# The records
----
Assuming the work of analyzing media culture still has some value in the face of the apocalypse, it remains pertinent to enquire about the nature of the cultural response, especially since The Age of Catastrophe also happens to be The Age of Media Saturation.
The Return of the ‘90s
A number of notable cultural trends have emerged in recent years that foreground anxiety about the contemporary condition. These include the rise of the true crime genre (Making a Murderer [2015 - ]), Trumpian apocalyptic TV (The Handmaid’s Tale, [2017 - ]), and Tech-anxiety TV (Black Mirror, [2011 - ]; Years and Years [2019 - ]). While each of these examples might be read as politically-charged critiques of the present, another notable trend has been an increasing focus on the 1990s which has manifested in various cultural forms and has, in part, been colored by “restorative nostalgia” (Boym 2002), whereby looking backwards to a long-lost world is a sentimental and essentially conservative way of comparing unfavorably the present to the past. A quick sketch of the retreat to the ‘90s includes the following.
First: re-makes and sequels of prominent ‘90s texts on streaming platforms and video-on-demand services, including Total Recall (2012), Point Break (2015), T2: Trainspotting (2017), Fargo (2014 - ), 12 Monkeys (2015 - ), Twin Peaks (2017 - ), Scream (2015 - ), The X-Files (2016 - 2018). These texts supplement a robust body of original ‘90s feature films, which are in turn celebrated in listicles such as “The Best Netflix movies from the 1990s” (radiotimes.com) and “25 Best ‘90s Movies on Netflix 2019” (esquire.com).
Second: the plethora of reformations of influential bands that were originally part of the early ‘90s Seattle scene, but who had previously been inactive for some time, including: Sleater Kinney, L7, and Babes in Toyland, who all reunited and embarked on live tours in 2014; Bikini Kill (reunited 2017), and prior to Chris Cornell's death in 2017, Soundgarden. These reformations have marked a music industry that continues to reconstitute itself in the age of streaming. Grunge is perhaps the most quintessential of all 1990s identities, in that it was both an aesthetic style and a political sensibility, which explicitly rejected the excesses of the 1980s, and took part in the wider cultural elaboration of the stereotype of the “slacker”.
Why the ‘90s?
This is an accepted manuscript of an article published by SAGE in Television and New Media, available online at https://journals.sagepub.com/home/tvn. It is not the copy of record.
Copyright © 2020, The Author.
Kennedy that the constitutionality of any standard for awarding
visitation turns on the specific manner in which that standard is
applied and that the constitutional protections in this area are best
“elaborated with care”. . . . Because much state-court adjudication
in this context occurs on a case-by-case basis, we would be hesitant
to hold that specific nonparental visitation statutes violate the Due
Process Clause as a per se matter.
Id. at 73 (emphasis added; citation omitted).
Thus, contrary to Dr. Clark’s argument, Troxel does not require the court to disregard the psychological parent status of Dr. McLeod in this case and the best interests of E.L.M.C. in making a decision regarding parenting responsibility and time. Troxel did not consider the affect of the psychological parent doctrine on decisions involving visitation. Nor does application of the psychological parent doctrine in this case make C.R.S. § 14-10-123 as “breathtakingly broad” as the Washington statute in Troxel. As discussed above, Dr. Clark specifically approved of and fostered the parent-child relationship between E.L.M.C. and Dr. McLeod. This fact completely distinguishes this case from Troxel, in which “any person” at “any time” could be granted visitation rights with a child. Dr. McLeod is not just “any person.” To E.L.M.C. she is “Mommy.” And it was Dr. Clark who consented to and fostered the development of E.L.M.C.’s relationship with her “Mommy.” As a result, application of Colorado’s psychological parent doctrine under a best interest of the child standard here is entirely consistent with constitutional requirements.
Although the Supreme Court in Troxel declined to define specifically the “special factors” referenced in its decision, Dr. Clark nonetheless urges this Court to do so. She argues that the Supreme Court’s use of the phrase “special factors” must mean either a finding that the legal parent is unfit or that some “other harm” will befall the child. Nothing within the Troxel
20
----
# Requirement
Will you return exactly the lines above from the one with "Why the ‘90s?" down to the one with "visitation turns on", counting both as part of the range?

# Written reply
Why the ‘90s?
This is an accepted manuscript of an article published by SAGE in Television and New Media, available online at https://journals.sagepub.com/home/tvn. It is not the copy of record.
Copyright © 2020, The Author.
Kennedy that the constitutionality of any standard for awarding
visitation turns on the specific manner in which that standard is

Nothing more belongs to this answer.